Elements Four and Five

Dissemination – giving out information that conveys a false or misleading impression about an investment or the issuer of an investment where the person doing this knows the information to be false or misleading.


Distortion and misleading behaviour – behaviour that is likely to give a false or misleading impression of either the supply of, or demand for, an investment; or behaviour that would be regarded, or would be likely to be regarded as behaviour that would distort or would be likely to distort the market in an investment. 




These two elements are a huge and important part of our claim for wrongdoing to be investigated by the FCA. For full details please see the Withholding / Dissembling Important Information pages in our Evidence section.


Just a small selection of evidence for elements Four and Five;



  • Not informing the markets that offers of between $1.65 and $1.85 billion had been received for the US arm of the business.
  • Unannounced Board Changes
  • Unannounced changes to the Coordinating Committee of Lenders
  • False statements by the Board of Directors
  • Creating a False Market by not disclosing to the market that they had by then already turned hibu plc into a shell holding company, with its money, staff and assets loaned or moved to subsidiaries. 


HSG View


 As with the Serious Fraud Office, the Financial Conduct Authority appeared to do everything it could NOT to launch an investigation, mainly citing those acts of parliament and company law that fell outside their official remit.
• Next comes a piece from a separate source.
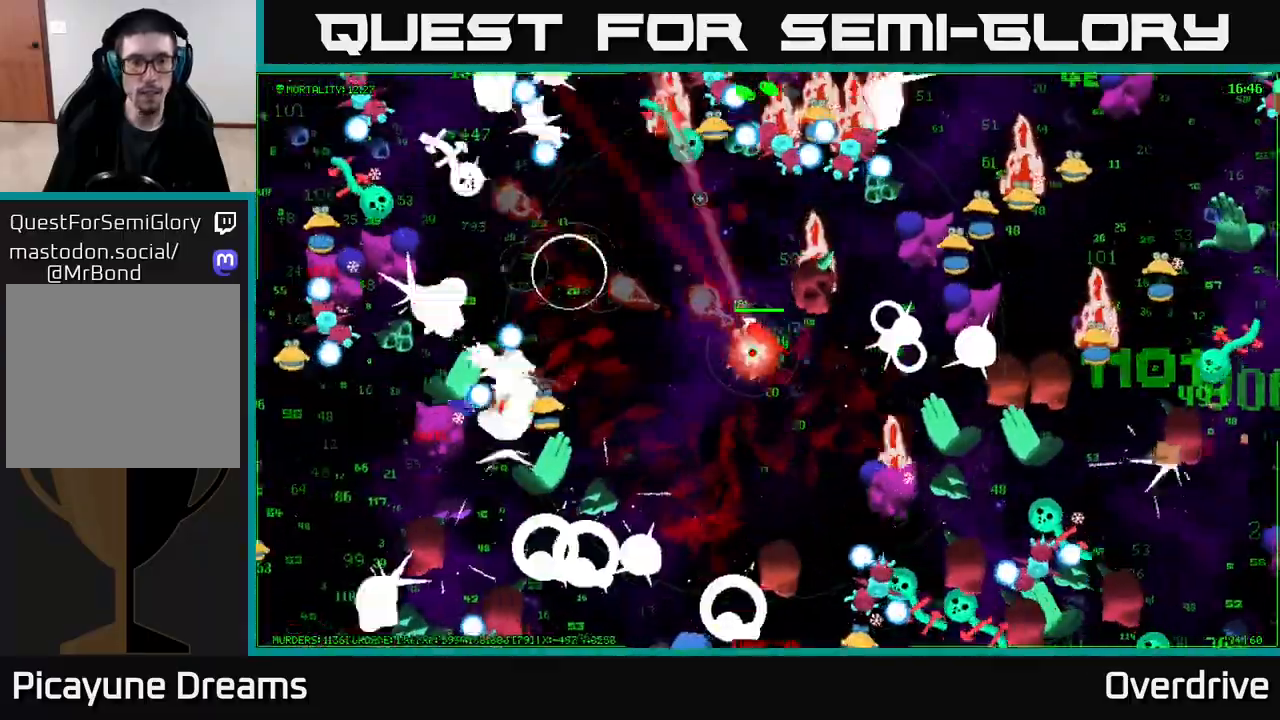
{"buttons": [], "left_stick": "up-left", "right_stick": "up", "events": [[50, "right_stick", "up-right"], [433, "right_stick", "up"]]}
HSG however, provided many pages of documentation stating where the law had been broken, and why it was the FCA's job to hold an investigation. Again, as with the Serious Fraud Office, they declined to interact with us further once they had "investigated" themselves.


Given the close proximity to the FCA of Hibu Chairman Bob Wigley, in his previous roles at the authority and his close acquaintance with the Director of the FCA, it can only be assumed that there was a SERIOUS conflict of interest that prevented the correct route of investigation taking place.


There is a further conflict of interest in that the Director of Enforcement and Financial Crime and the Financial Conduct Authority was Tracey McDermott, who later went on to become CEO of the Authority. McDermott now sits on the Board of UK Finance, which is chaired by, yes, you guessed it, Bob Wigley.